What to produce. An identical copy of the data below is needed.

______________________________

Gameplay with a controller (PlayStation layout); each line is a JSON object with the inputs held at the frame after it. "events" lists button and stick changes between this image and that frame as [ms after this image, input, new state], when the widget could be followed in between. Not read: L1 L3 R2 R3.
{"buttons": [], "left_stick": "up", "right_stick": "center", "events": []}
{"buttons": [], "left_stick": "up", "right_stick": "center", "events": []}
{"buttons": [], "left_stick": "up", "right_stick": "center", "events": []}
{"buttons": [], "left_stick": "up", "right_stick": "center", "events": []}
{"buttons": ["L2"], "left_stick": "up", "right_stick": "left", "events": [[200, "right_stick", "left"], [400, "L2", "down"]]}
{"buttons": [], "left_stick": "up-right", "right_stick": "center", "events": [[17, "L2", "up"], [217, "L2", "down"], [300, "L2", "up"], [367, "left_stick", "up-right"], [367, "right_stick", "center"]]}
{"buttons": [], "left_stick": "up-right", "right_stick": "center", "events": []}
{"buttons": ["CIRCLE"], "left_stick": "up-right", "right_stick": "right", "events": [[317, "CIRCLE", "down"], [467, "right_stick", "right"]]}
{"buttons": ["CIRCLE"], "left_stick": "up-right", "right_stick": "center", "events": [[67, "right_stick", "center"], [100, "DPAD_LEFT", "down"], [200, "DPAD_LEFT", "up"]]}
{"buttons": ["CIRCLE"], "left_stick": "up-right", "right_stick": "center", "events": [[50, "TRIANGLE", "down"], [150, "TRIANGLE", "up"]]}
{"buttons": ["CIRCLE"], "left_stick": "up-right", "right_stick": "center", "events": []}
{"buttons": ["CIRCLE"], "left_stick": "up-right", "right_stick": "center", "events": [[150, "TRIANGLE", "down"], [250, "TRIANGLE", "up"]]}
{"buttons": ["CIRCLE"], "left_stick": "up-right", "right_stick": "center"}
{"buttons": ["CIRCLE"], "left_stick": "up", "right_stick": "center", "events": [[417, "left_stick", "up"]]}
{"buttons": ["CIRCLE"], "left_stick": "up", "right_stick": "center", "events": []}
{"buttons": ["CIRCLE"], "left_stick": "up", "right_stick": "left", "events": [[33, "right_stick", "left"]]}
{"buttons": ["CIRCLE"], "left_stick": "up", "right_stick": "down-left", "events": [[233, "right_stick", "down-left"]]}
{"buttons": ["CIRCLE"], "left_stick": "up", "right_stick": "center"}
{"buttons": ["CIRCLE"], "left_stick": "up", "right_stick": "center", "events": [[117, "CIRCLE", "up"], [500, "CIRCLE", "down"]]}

______________________________

Written response.
Gameplay with a controller (PlayStation layout); each line is a JSON object with the inputs held at the frame after it. "events" lists button and stick changes between this image and that frame as [ms after this image, input, new state], when the widget could be followed in between. Not read: L1 L3 R2 R3.
{"buttons": [], "left_stick": "up", "right_stick": "center", "events": []}
{"buttons": [], "left_stick": "up", "right_stick": "center", "events": []}
{"buttons": [], "left_stick": "up", "right_stick": "center", "events": []}
{"buttons": [], "left_stick": "up", "right_stick": "center", "events": []}
{"buttons": ["L2"], "left_stick": "up", "right_stick": "left", "events": [[200, "right_stick", "left"], [400, "L2", "down"]]}
{"buttons": [], "left_stick": "up-right", "right_stick": "center", "events": [[17, "L2", "up"], [217, "L2", "down"], [300, "L2", "up"], [367, "left_stick", "up-right"], [367, "right_stick", "center"]]}
{"buttons": [], "left_stick": "up-right", "right_stick": "center", "events": []}
{"buttons": ["CIRCLE"], "left_stick": "up-right", "right_stick": "right", "events": [[317, "CIRCLE", "down"], [467, "right_stick", "right"]]}
{"buttons": ["CIRCLE"], "left_stick": "up-right", "right_stick": "center", "events": [[67, "right_stick", "center"], [100, "DPAD_LEFT", "down"], [200, "DPAD_LEFT", "up"]]}
{"buttons": ["CIRCLE"], "left_stick": "up-right", "right_stick": "center", "events": [[50, "TRIANGLE", "down"], [150, "TRIANGLE", "up"]]}
{"buttons": ["CIRCLE"], "left_stick": "up-right", "right_stick": "center", "events": []}
{"buttons": ["CIRCLE"], "left_stick": "up-right", "right_stick": "center", "events": [[150, "TRIANGLE", "down"], [250, "TRIANGLE", "up"]]}
{"buttons": ["CIRCLE"], "left_stick": "up-right", "right_stick": "center"}
{"buttons": ["CIRCLE"], "left_stick": "up", "right_stick": "center", "events": [[417, "left_stick", "up"]]}
{"buttons": ["CIRCLE"], "left_stick": "up", "right_stick": "center", "events": []}
{"buttons": ["CIRCLE"], "left_stick": "up", "right_stick": "left", "events": [[33, "right_stick", "left"]]}
{"buttons": ["CIRCLE"], "left_stick": "up", "right_stick": "down-left", "events": [[233, "right_stick", "down-left"]]}
{"buttons": ["CIRCLE"], "left_stick": "up", "right_stick": "center"}
{"buttons": ["CIRCLE"], "left_stick": "up", "right_stick": "center", "events": [[117, "CIRCLE", "up"], [500, "CIRCLE", "down"]]}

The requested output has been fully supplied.